The other major effect I have noticed is that - any riding in the morning (even 1 hour Z2) dramatically blunts glucose spikes from meals later in the day. Its pretty cool to see.


8 Likes

One this to consider here to is that intense exercise creates a glucose spike! I have done fasted VO2 which has the same glucose spike as fueling with 60g carbs during!

2 Likes

That’s a very good point. I’ve also seen effects from stress, mood (how excited to workout in am), among others. But the peaks are more glaring on the overly fueled Z2 rides.

1 Like

Cool points and thats interesting to see from the glucose monitor.

Makes sense that exercise produces glucose spikes. I can’t speak super scientifically about it, so correct me where I am wrong, but the body releases glucagon when it detects blood sugar dropping.

This is where daily nutrition comes into play, I imagine.

It’ll be enough for the bacteria, especially when you often take small sips

Now I just use the app I wrote to do the math for me.

Someone send me a software developer (or two) who wants to partner with me on writing our app so I can get it pushed out to you all faster.

Then we can all argue about if my algorithms are good or not. I look forward to all the feedback. Just want to make sure I’ve got a developer team in place that can iterate at light speed for everyone’s sake.

Lots of smart folks here saying pretty reasonable things. Would be good to have your critical appraisals of the app math. Thank you to the many of you who already signed up for beta testing.

Glycogen depletion is not the primary reason for fueling, or even a reason at all, for rides under 2 hours. Blood sugar maintenance and cognitive drive probably is.

Most folks fail in workouts, even long ones, LONG before complete glycogen depletion happens. Reason: hypoglycemia affects psychology powerfully, and psychology affects endurance performance, also powerfully.

And one friendly reminder: TLDR: Blood sugar spiking during exercise is not unhealthy, probably because the pancreas acts different during exercise.

I’ve yet to see evidence that blood sugar spikes during exercise, of virtually any magnitude possible in someone without T1D or T2D, are unhealthy. (Please send me literature if I’m wrong here!) That is, your pancreas responds differently to blood sugar spikes during exercise than at rest. And meaningfully so.
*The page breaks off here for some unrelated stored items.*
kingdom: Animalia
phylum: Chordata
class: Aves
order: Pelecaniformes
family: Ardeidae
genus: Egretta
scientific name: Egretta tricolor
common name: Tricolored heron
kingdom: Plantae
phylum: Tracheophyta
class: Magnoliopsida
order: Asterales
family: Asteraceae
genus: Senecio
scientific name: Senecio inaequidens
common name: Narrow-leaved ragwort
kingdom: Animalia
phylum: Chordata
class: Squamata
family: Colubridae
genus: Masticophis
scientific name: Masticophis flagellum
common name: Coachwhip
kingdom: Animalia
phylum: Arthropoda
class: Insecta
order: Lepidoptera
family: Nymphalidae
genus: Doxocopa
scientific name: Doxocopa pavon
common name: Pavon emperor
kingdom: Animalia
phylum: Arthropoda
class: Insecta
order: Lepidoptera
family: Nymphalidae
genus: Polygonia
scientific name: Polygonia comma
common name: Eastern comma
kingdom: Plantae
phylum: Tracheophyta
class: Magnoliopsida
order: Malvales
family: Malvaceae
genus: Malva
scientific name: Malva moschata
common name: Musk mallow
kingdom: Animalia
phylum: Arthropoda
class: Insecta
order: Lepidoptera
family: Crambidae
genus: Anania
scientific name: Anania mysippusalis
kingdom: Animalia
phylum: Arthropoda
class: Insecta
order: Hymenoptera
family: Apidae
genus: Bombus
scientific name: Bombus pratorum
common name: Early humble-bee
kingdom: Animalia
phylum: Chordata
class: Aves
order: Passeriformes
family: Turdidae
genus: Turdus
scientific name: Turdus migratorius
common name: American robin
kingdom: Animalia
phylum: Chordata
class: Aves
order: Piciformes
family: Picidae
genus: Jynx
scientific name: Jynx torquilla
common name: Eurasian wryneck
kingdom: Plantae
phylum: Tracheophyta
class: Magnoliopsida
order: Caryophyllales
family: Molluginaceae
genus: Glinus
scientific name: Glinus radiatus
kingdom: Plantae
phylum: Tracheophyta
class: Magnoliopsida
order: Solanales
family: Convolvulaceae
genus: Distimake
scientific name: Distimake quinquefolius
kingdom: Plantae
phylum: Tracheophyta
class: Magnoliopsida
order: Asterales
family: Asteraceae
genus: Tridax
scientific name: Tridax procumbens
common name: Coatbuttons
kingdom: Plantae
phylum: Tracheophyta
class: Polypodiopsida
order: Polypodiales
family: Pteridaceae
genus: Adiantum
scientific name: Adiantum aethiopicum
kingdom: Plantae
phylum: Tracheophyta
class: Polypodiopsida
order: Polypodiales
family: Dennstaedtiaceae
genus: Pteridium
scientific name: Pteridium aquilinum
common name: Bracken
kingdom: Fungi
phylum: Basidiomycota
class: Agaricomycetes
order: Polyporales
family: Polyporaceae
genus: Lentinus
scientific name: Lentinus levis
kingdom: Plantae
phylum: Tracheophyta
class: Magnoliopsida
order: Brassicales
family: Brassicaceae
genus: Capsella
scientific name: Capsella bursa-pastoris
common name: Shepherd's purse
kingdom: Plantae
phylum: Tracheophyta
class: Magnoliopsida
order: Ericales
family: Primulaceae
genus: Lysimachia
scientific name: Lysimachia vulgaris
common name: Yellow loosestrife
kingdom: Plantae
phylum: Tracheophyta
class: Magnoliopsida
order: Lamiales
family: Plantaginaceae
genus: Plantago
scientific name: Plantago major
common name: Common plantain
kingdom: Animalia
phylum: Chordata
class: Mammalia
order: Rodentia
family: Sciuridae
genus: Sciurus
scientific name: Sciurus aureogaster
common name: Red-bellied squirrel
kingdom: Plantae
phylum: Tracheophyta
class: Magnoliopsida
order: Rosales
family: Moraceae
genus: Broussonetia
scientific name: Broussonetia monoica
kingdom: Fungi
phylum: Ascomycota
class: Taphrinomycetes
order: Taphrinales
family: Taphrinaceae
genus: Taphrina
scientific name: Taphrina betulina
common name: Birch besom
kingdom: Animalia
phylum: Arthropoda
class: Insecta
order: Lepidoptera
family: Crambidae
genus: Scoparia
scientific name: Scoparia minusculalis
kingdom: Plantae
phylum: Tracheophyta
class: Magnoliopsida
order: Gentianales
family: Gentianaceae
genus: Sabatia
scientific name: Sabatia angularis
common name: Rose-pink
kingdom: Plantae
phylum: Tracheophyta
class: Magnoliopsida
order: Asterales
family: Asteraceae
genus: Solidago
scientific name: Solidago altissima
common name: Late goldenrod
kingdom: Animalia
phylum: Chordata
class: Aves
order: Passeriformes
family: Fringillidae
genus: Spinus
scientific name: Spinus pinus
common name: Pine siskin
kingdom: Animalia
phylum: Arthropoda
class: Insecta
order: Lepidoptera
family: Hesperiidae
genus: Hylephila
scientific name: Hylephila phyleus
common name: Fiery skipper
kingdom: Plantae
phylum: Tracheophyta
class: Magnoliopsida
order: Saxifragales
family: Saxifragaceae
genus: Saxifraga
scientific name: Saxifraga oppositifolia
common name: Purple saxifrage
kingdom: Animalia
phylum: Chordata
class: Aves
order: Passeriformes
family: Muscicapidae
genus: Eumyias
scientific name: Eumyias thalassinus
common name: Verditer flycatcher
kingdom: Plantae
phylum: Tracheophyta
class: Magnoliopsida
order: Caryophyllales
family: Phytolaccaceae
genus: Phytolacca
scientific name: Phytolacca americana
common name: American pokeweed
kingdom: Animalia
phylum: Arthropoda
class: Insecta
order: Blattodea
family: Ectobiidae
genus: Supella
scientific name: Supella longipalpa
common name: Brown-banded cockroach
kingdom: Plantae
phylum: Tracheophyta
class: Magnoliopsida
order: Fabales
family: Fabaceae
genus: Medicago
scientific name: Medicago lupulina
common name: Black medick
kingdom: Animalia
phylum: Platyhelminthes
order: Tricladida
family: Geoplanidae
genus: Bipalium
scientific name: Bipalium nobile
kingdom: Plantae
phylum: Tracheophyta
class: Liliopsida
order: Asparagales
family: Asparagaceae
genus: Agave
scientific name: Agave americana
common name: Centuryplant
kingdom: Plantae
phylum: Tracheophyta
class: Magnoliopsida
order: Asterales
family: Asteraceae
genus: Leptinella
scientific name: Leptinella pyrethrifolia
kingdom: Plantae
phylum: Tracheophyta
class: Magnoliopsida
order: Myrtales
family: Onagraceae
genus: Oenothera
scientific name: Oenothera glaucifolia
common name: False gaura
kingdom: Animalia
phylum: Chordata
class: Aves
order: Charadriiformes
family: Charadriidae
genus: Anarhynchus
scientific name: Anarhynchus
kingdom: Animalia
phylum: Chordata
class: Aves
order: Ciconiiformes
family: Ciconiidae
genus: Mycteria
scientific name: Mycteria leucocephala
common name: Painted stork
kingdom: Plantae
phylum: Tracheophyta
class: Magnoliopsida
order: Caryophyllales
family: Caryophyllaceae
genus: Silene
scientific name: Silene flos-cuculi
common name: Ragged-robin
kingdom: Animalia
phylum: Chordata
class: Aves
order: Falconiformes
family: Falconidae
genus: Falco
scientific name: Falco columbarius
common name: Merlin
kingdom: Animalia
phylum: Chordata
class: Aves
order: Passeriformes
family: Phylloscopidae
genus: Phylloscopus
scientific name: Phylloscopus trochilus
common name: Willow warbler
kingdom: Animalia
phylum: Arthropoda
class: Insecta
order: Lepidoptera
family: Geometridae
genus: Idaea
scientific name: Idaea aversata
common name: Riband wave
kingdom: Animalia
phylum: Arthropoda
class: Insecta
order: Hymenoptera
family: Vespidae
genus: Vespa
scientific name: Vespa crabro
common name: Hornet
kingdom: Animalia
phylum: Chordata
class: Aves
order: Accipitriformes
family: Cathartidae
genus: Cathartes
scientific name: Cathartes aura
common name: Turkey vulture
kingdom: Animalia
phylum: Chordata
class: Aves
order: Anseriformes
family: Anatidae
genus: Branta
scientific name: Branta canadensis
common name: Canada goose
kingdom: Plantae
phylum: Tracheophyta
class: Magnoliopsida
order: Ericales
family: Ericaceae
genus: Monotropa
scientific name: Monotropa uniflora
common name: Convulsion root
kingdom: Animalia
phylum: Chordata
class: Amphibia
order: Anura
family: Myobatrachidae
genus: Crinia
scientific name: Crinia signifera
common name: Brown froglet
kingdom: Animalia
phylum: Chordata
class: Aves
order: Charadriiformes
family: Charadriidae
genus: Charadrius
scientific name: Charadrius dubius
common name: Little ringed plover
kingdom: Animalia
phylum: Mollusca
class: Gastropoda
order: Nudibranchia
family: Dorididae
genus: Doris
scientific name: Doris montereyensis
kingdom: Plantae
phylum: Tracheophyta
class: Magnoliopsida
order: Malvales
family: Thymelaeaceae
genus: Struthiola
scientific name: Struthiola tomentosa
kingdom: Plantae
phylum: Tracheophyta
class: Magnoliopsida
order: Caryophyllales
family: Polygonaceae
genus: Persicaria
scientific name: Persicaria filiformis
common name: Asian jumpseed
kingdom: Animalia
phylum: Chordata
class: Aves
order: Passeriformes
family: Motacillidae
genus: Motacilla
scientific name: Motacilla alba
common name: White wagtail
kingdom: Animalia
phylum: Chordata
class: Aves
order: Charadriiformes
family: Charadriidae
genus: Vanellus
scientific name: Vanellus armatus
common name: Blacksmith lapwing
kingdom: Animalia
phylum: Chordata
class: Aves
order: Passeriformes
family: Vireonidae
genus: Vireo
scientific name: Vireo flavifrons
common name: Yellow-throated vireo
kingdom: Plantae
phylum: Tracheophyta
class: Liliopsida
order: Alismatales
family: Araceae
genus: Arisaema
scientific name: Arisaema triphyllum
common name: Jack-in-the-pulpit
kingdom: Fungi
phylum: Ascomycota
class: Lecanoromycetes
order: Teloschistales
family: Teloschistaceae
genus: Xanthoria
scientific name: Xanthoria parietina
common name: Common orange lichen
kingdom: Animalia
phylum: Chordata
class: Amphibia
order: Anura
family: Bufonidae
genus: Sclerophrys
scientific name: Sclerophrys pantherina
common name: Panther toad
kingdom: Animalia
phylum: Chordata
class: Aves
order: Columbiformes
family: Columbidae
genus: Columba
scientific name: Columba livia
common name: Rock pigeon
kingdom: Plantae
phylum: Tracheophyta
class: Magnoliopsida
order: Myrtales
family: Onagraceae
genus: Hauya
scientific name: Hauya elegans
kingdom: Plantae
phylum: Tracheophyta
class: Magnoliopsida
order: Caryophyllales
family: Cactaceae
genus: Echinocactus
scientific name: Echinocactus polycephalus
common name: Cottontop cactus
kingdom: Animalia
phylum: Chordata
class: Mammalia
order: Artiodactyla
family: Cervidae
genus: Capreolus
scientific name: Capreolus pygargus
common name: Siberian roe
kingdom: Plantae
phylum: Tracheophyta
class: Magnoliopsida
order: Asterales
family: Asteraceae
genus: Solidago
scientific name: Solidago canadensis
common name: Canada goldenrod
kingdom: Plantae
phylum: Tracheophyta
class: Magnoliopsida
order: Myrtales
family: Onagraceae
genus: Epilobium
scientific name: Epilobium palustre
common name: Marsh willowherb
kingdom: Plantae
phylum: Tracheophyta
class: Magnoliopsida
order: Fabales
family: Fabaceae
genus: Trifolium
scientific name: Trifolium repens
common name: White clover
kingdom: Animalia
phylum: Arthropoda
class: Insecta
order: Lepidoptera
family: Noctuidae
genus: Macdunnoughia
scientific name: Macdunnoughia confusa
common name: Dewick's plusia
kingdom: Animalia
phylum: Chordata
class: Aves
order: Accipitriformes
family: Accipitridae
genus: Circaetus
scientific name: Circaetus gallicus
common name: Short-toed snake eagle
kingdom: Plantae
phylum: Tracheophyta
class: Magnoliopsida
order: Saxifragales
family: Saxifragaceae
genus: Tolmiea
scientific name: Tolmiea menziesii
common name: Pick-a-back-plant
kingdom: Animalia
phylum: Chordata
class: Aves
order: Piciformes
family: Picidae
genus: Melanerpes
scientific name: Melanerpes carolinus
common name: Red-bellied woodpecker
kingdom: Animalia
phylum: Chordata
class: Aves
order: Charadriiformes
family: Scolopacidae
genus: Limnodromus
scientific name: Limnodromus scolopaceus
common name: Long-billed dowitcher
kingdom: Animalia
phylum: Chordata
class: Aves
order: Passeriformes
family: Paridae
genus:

The reason: muscles are 10-100x more sensitive to glucose and insulin during exercise, than while resting.

As I understand it, pancreas cells die mostly permanently over the course of one’s life, in response to rapid insulin production needs, driven by spikes in blood sugar. The good news: the pancreas doesn’t do that during exercise. If the pancreas did its normal insulin production for the amount of sugar consumed during exercise, or even for the blood sugar levels seen during exercise, (which is thought to be a driving mechanism for pancreatic damage and T2D development over time), during exercise, we’d all faint, every time we drank sugar during exercise.

I welcome evidence to the contrary! FWIW: I am not SME on T2D or T1D, though I’m slowly moving in that direction.

5 Likes

Feels a little bit like you missed the second part of my statement:

Final thing, for any endurance ride under 90min, you don’t need carbs if you have eaten properly the day before and the morning off. You have enough glycogen stored.

But anything over 90min and/or any types of intervals, you really have to plan your intake.

You jump straight to failing workouts. One don’t fail 90min endurance ride unless something is really really wrong, and yes, then glycogen depletion is probably not the main factor.

I should have clarified as well that I mean: “But anything over 90min and/or any types of intervals, you really have to plan your intake on the bike” regardless of food intake off he bike leading up to the workout.

I cannot comment on the rest since I am not knowledgable enough, but in the discussion regarding fuelling on the bike, my understanding is that if you are doing up to 90min of endurance riding, you’ll be fine with onboard stored glycogen if you have eaten normally.

And like mentioned above, anything above 90min and/or intensity of course should be fuelled on the bike, as well as taken into account when fuelling pre ride.

2 Likes

Depends how good your fat oxidation is. If you’ve trained it, then it may be contributing as much as as 450KCal an hour at that intensity.